Domestication and improvement genes reveal the differences of seed size- and oil-related traits in soybean domestication and improvement

Comput Struct Biotechnol J. 2022 Jun 13:20:2951-2964. doi: 10.1016/j.csbj.2022.06.014. eCollection 2022.

Abstract

To address domestication and improvement studies of soybean seed size- and oil-related traits, a series of domesticated and improved regions, loci, and candidate genes were identified in 286 soybean accessions using domestication and improvement analyses, genome-wide association studies, quantitative trait locus (QTL) mapping and bulked segregant analyses in this study. As a result, 534 candidate domestication regions (CDRs) and 458 candidate improvement regions (CIRs) were identified in this study and integrated with those in five and three previous studies, respectively, to obtain 952 CDRs and 538 CIRs; 1469 loci for soybean seed size- and oil-related traits were identified in this study and integrated with those in Soybase to obtain 433 QTL clusters. The two results were intersected to obtain 245 domestication and 221 improvement loci for the above traits. Around these trait-related domestication and improvement loci, 7 domestication and 7 improvement genes were found to be truly associated with these traits, and 372 candidate domestication and 87 candidate improvement genes were identified using gene expression, SNP variants in genome, miRNA binding, KEGG pathway, DNA methylation, and haplotype analysis. These genes were used to explain the trait changes in domestication and improvement. As a result, the trait changes can be explained by their frequencies of elite haplotypes, base mutations in coding region, and three factors affecting their expression levels. In addition, 56 domestication and 15 improvement genes may be valuable for future soybean breeding. This study can provide useful gene resources for future soybean breeding and molecular biology research.

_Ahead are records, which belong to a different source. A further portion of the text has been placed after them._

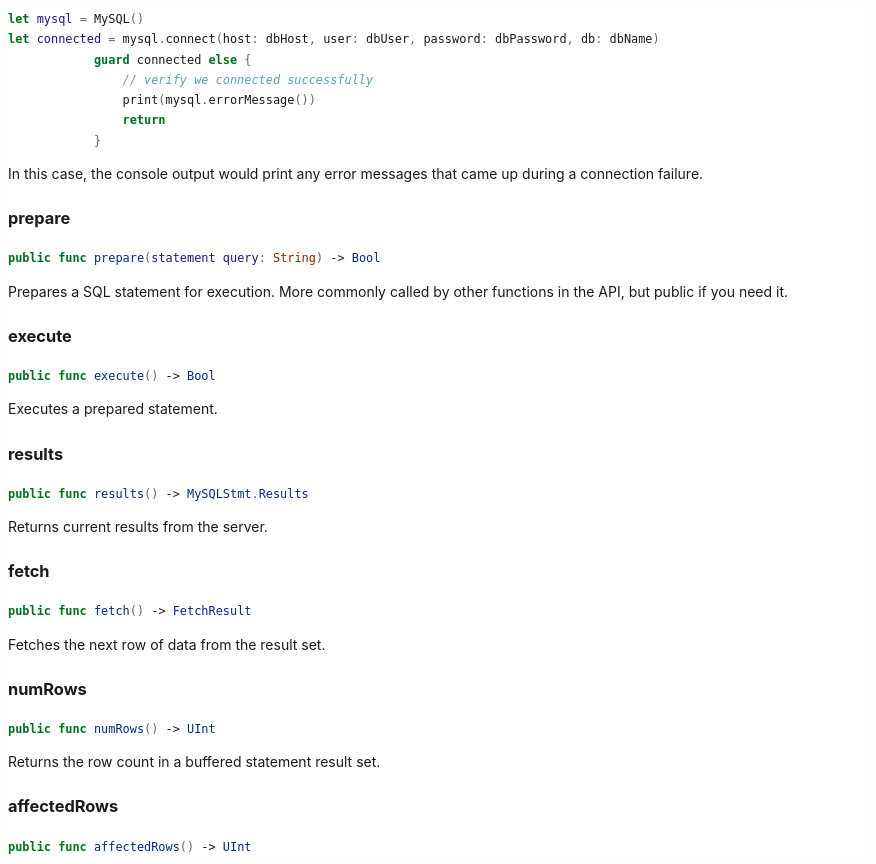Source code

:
 ``` swift
let mysql = MySQL()
let connected = mysql.connect(host: dbHost, user: dbUser, password: dbPassword, db: dbName)
            guard connected else {
                // verify we connected successfully
                print(mysql.errorMessage())
                return
            }
```

In this case, the console output would print any error messages that came up during a connection failure. 

### prepare

``` swift
public func prepare(statement query: String) -> Bool
```

Prepares a SQL statement for execution. More commonly called by other functions in the API, but public if you need it. 

### execute

``` swift
public func execute() -> Bool
```

Executes a prepared statement. 

### results

``` swift
public func results() -> MySQLStmt.Results
```

Returns current results from the server. 

### fetch

``` swift
public func fetch() -> FetchResult
```

Fetches the next row of data from the result set.

### numRows

``` swift
public func numRows() -> UInt
```

Returns the row count in a buffered statement result set.

### affectedRows

``` swift
public func affectedRows() -> UInt
```
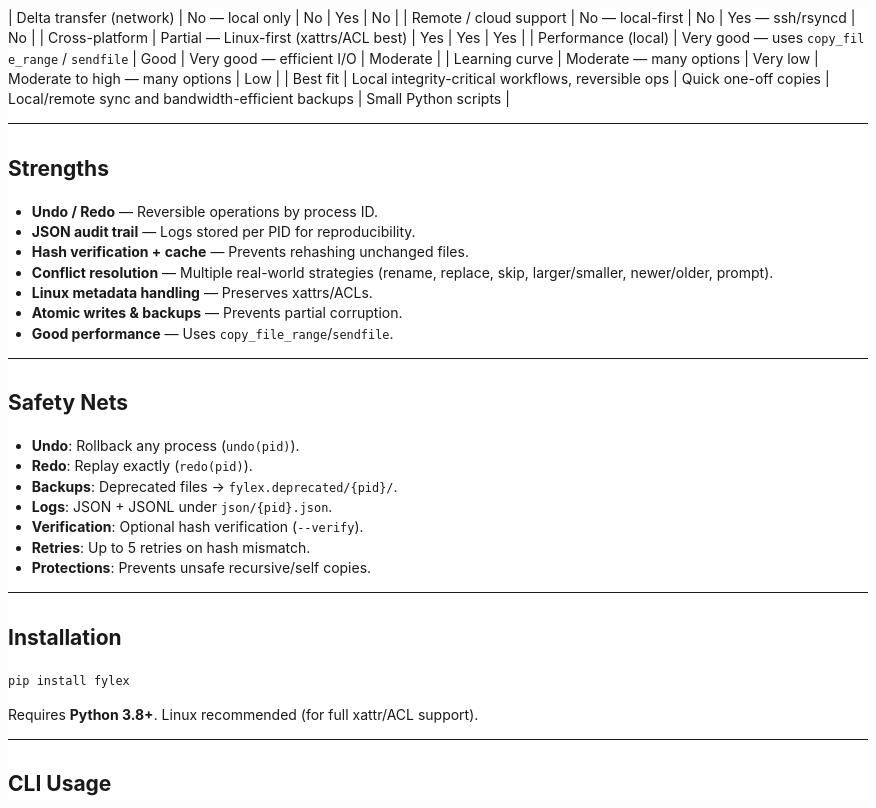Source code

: | Delta transfer (network)   | No — local only                                                        | No                            | Yes                                               | No                        |
| Remote / cloud support     | No — local-first                                                       | No                            | Yes — ssh/rsyncd                                  | No                        |
| Cross-platform             | Partial — Linux-first (xattrs/ACL best)                                | Yes                           | Yes                                               | Yes                       |
| Performance (local)        | Very good — uses `copy_file_range` / `sendfile`                        | Good                          | Very good — efficient I/O                         | Moderate                  |
| Learning curve             | Moderate — many options                                                | Very low                      | Moderate to high — many options                   | Low                       |
| Best fit                   | Local integrity-critical workflows, reversible ops                     | Quick one-off copies          | Local/remote sync and bandwidth-efficient backups | Small Python scripts      |

---

## Strengths

* **Undo / Redo** — Reversible operations by process ID.
* **JSON audit trail** — Logs stored per PID for reproducibility.
* **Hash verification + cache** — Prevents rehashing unchanged files.
* **Conflict resolution** — Multiple real-world strategies (rename, replace, skip, larger/smaller, newer/older, prompt).
* **Linux metadata handling** — Preserves xattrs/ACLs.
* **Atomic writes & backups** — Prevents partial corruption.
* **Good performance** — Uses `copy_file_range`/`sendfile`.

---

## Safety Nets

* **Undo**: Rollback any process (`undo(pid)`).
* **Redo**: Replay exactly (`redo(pid)`).
* **Backups**: Deprecated files → `fylex.deprecated/{pid}/`.
* **Logs**: JSON + JSONL under `json/{pid}.json`.
* **Verification**: Optional hash verification (`--verify`).
* **Retries**: Up to 5 retries on hash mismatch.
* **Protections**: Prevents unsafe recursive/self copies.

---

## Installation

```bash
pip install fylex
```

Requires **Python 3.8+**.
Linux recommended (for full xattr/ACL support).

---



## CLI Usage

Keywords: 100SW, 100-seed weight; CDGs, candidate domestication genes; CDRs, candidate domestication regions; CIGs, candidate improvement genes; CIRs, candidate improvement regions; DAF, days after flowering; Domestication; Genome-wide association study; Improvement; LA, linoleic acid; LNA, linolenic acid; LOD, logarithm of odds; OA, oleic acid; OIL, oil content; PA, palmitic acid; PCD, potential candidate domestication; PCI, potential candidate improvement; QTL, quantitative trait locus; QTNs, quantitative trait nucleotides; SA, stearic acid; SL, seed length; SLT, seed length to thickness ratio; SLW, seed length to width ratio; ST, seed thickness; SW, seed width; SWT, seed width to thickness ratio; Seed oil content; Seed size; Soybean.